Deprem yaşayan kentlerde devlet, tepelere, dağ eteklerine en fazla dört katlı konut yaparken, Erzurum’un rezerv alanı ilan edilen, en sağlam zeminine sahip, şehrin balkonu konumundaki Şehitler, Dağ ve Sanayi mahalleleri bir türlü imara açılmıyor. Üstelik, ‘Depremini bekleyen bir şehir’ olmasına, uzmanların sürekli uyarmasına rağmen.
Tarlalara, bostanlara tohum yerine, beton dikiyoruz. Sonrada hayat pahalı deyip ağlıyor, enkaz altında ölüyoruz.
Sizce suçlu kim..?
Ne yazıkki geri toplumlar kat üstüne kat yaparak, yol kenarında, düz ovalarda, balkonlu evlerle standart atladıklarını sanırlar. Bilmezler ki, tabuta girerler.

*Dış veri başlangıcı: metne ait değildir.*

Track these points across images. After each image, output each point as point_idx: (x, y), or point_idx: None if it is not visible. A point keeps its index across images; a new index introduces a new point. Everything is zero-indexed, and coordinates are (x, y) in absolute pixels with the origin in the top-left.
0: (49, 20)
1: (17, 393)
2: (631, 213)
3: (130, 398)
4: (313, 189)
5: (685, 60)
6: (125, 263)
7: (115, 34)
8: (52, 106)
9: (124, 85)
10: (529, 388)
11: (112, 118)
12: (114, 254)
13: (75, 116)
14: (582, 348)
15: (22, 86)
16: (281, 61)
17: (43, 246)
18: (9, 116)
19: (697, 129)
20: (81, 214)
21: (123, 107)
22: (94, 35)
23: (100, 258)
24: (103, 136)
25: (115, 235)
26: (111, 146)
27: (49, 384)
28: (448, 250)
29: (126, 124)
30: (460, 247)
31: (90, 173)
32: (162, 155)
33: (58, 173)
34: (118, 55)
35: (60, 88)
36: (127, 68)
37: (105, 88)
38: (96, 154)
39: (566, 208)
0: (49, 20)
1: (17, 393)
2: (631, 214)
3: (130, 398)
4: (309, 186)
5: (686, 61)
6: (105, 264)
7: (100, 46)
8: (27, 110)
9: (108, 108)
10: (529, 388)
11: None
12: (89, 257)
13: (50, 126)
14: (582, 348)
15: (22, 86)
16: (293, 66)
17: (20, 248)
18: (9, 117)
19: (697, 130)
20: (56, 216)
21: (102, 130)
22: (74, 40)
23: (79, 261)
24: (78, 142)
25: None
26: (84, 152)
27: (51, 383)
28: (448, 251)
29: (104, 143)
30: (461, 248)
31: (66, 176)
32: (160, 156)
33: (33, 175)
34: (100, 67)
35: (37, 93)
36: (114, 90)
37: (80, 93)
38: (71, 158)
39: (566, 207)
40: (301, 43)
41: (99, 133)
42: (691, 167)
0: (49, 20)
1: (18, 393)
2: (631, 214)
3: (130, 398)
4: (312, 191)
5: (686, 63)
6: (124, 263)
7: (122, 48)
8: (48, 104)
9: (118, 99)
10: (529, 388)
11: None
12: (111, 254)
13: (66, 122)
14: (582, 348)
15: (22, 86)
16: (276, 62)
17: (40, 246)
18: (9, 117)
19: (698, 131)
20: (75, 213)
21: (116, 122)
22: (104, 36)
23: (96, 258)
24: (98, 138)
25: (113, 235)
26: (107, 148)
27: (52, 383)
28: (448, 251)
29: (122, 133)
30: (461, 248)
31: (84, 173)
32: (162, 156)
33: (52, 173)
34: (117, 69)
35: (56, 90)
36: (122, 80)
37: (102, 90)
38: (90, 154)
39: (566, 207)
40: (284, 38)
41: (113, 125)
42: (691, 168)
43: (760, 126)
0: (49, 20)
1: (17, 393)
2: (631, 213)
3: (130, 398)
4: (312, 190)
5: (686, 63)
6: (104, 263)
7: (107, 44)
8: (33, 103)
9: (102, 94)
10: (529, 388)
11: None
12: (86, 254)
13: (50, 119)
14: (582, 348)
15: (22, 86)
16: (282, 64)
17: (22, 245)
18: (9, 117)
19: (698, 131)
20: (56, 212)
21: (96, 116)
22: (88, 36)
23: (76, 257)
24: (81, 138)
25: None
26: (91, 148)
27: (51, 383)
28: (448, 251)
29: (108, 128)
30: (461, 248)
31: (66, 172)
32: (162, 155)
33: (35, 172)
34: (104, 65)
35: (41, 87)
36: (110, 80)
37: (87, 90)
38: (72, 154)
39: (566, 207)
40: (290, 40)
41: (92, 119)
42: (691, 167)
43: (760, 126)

Çok güzel yazmışsın Ömer bey. Şehitler 10 yıldır boş bekliyor. Altında sanayi çiçek bile yetişmiyor çünkü zemin sağlam üstte dağ mahallesi gaziler taş gibi. Açın buraları imara millette rahat etsin tarlalarda. Ama öyle sanıyorum ki akıllı şehirler için ayrılmış durumda buralar. Sanayi dağ mahallesi dururken hilalkenti parlatmak akıl işimi. Sanayiye yürüyerek gidilir ama hilalkente illa arabaya binmek lazım. Şükrü paşada yer üstü suyu çok yüksek. Dediğin gibi tohum yetişmesi lazım orada. Bırakın inadı bırakın şehri uzaklaştırmayı. Nüfus belli merkezi ayağa kaldırın.
Çok hassas bir konu. Umarım ciddiye alınır. Hiç sanmıyorum ama gerçekleri birilerinin anlatması lazım. Tebrik ederim.

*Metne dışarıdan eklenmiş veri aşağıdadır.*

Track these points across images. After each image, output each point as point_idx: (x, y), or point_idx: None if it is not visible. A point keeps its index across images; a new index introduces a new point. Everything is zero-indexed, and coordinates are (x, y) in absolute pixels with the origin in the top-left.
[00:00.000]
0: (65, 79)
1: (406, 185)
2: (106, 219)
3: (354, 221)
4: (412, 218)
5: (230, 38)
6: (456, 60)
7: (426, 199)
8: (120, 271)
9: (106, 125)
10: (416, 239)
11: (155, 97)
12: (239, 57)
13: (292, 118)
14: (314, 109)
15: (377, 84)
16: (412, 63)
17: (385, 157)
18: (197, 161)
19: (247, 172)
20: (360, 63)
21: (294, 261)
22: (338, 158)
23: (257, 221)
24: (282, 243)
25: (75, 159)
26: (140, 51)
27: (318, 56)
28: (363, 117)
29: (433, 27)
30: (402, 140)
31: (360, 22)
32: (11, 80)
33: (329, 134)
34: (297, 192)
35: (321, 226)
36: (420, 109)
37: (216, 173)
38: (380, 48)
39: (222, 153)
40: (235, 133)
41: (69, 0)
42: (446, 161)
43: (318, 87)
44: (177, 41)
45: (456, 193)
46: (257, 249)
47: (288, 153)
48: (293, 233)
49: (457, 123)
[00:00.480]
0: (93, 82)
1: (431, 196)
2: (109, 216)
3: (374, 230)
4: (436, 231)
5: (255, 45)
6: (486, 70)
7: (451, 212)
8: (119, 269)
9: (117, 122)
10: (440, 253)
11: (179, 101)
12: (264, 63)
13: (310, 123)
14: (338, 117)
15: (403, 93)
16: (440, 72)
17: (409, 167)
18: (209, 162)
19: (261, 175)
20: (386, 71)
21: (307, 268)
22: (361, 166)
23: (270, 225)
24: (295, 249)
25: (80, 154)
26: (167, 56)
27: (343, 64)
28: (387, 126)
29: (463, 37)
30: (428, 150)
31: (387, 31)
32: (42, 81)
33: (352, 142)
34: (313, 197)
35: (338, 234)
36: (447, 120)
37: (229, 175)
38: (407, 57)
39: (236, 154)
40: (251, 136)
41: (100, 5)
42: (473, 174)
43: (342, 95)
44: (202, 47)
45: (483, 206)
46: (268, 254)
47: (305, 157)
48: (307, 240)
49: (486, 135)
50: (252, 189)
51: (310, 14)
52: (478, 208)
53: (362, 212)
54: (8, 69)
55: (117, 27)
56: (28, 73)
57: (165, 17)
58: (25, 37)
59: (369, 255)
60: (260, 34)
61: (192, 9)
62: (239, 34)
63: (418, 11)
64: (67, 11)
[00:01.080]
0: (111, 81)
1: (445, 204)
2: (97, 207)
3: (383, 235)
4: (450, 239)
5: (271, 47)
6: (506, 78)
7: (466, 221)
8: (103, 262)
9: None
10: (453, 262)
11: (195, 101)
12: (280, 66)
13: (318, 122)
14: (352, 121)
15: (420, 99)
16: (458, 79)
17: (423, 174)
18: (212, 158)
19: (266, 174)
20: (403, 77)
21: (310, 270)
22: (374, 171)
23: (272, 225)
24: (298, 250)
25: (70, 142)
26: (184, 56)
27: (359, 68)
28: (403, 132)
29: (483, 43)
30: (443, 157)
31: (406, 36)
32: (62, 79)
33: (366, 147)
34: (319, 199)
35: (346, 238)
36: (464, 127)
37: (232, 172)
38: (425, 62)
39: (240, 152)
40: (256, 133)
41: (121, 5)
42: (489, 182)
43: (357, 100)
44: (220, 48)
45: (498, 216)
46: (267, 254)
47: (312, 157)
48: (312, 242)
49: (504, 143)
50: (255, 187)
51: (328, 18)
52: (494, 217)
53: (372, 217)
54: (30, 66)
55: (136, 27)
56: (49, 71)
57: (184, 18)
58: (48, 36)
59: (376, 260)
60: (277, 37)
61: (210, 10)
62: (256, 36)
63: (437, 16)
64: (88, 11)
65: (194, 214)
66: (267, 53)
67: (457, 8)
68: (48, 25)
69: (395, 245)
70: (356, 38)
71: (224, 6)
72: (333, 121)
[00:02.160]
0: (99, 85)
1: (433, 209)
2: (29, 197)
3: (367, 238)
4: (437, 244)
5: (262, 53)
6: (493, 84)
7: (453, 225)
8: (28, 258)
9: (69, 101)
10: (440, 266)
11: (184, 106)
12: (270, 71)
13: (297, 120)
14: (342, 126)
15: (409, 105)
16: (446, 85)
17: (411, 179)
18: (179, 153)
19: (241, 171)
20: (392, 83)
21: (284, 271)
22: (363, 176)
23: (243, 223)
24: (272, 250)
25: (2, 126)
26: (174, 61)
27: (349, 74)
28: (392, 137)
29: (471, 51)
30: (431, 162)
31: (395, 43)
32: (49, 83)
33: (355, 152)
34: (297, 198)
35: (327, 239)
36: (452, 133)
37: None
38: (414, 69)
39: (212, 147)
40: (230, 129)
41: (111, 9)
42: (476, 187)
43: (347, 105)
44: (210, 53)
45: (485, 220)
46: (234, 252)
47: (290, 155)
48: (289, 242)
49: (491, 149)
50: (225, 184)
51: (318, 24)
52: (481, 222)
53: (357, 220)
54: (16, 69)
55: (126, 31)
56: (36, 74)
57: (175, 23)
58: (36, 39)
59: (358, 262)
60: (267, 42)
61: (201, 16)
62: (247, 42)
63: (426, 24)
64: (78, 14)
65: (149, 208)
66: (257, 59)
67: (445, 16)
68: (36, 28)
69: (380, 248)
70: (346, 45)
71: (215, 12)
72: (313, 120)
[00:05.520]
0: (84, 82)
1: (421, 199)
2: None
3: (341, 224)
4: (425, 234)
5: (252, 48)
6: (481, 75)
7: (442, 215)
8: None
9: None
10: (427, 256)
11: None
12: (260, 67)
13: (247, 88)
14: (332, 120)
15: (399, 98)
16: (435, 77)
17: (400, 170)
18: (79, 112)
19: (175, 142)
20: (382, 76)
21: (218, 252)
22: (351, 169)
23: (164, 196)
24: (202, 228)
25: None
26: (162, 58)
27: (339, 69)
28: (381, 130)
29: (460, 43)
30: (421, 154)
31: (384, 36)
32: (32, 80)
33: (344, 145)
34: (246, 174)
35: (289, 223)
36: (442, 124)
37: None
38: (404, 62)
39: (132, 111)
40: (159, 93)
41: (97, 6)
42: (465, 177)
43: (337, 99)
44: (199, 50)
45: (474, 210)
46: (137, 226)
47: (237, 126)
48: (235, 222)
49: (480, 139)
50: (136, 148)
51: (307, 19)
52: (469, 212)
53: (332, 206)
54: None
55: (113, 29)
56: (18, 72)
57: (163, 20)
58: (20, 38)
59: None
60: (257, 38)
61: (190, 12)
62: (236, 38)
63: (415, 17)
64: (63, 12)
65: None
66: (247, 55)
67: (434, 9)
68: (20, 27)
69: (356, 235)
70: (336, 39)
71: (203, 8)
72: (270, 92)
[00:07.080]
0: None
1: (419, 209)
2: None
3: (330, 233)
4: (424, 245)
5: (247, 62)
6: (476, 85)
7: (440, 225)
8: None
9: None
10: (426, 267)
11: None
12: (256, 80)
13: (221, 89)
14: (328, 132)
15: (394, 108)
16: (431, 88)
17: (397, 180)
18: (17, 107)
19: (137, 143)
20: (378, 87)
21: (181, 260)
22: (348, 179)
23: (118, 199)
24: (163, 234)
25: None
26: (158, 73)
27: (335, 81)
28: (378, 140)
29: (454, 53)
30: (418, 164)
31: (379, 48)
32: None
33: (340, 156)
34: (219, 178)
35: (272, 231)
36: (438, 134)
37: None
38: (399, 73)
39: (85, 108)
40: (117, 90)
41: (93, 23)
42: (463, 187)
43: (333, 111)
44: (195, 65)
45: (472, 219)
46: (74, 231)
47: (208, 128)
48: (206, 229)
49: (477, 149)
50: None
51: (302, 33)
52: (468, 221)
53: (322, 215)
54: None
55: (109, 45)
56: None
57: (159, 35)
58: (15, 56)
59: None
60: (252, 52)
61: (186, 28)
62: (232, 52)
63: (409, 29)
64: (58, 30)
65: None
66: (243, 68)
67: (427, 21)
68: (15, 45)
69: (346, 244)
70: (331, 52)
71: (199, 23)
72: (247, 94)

Ovayı imara açmayın diyeceğim ama malesef bunlar ülkenin kötülüğüne olacak şeyleri inatla bilinçle yapıyorlar. Bop planı bu. Yenişehirde yüzbinlerce eçb yapılacak yer barken zemin sağlamken niçin ovayı imara açıyorsunuz. Üniversitedeki hocalar malesef sus pus olmuşlar. Sadece nesrin astan yıldız hanım konuşmuş. Yapmayın etmeyin. Binlerce yıllık meraları imara açmayın. Şehrin üst tarafını kentsel dönüşüme dönüştürün eski 50 senelik yenişehir evlerini 2. Marketleri yenileyin. Ovaya yazıktır
Bahsedilen yöre zamanında sazlıkmış. Hatta rahmetli halam yazın Kân köyüne giderken sazlıktan sonra yaylı arabayı ben kullanırdım derdi. Erzurum'a yakacak olarak oradan toplanan kamışlar gelirmiş. Zaten meşhur kul havzas. Nesrin Hanımın yorumuna aynen katılıyorum. İşin garibi ikinci bir Erzurum'da o tarafda oluştu.

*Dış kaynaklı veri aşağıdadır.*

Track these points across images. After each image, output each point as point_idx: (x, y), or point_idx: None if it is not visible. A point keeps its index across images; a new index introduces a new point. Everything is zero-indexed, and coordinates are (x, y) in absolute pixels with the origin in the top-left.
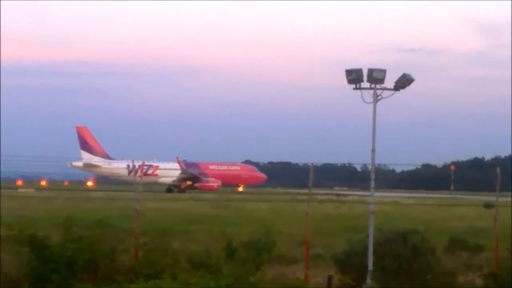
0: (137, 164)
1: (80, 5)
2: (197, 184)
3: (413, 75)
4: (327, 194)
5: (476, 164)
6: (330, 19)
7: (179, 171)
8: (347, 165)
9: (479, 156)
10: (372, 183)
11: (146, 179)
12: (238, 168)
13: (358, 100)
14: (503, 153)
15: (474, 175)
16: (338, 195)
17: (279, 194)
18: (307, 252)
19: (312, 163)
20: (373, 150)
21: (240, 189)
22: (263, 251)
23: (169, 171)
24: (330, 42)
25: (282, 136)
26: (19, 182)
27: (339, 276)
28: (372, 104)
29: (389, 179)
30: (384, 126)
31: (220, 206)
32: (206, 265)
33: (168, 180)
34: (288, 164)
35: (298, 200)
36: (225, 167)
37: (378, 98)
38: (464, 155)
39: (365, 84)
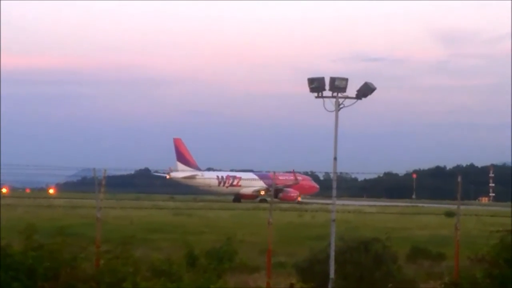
0: (224, 175)
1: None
2: (280, 195)
3: (376, 84)
4: (289, 202)
5: (438, 172)
6: (294, 28)
7: (258, 182)
8: (309, 173)
9: (441, 164)
10: (334, 192)
11: (231, 189)
12: (300, 178)
13: (320, 108)
14: (465, 161)
15: (436, 183)
16: (301, 203)
17: (241, 202)
18: (269, 261)
19: (274, 172)
20: (335, 158)
21: (299, 198)
22: (224, 259)
23: (251, 181)
24: (293, 51)
25: (244, 144)
26: None
27: (301, 284)
28: (334, 113)
29: (352, 187)
30: (347, 135)
31: (183, 214)
32: (168, 274)
33: (249, 190)
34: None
35: (260, 209)
36: (291, 177)
37: (340, 106)
38: (426, 164)
39: (327, 92)
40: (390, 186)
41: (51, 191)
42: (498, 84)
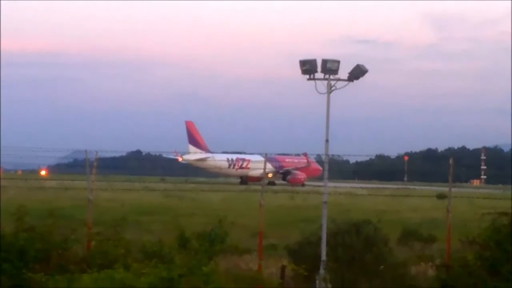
0: (234, 158)
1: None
2: (288, 177)
3: (367, 67)
4: (281, 184)
5: (430, 155)
6: (284, 12)
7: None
8: (301, 155)
9: (433, 147)
10: (326, 174)
11: (240, 171)
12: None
13: (312, 91)
14: (456, 144)
15: (427, 166)
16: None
17: (233, 184)
18: (260, 243)
19: (266, 154)
20: (327, 141)
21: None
22: (216, 241)
23: (259, 163)
24: (283, 34)
25: (236, 127)
26: None
27: (292, 266)
28: (326, 95)
29: (343, 170)
30: (339, 118)
31: (174, 196)
32: (159, 255)
33: (257, 172)
34: (242, 154)
35: (252, 191)
36: (297, 160)
37: (332, 89)
38: (418, 146)
39: (319, 75)
40: (381, 169)
41: (42, 172)
42: (489, 67)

Bir zamanlar ülkenin buğday ambarı denilen toprakları betona gömmek nasıl bir akıl tutulması?
Oradaki 50 -60 yaşlarındaki yetenekli üretici grubun dağılması başladı asıl tehlike üretecek Çiftçi bulunmayacak
Deprem felaketinde ilk yıkılan binalar onlar olacak... sakın kaderi suçlamasınlar.
Bırakın felaket tellallığını. Bir zamanlar talep Yenişehirdeydi şimdi şükrüpaşa da Allahın işine karışmayın. Allah ne derse o olur.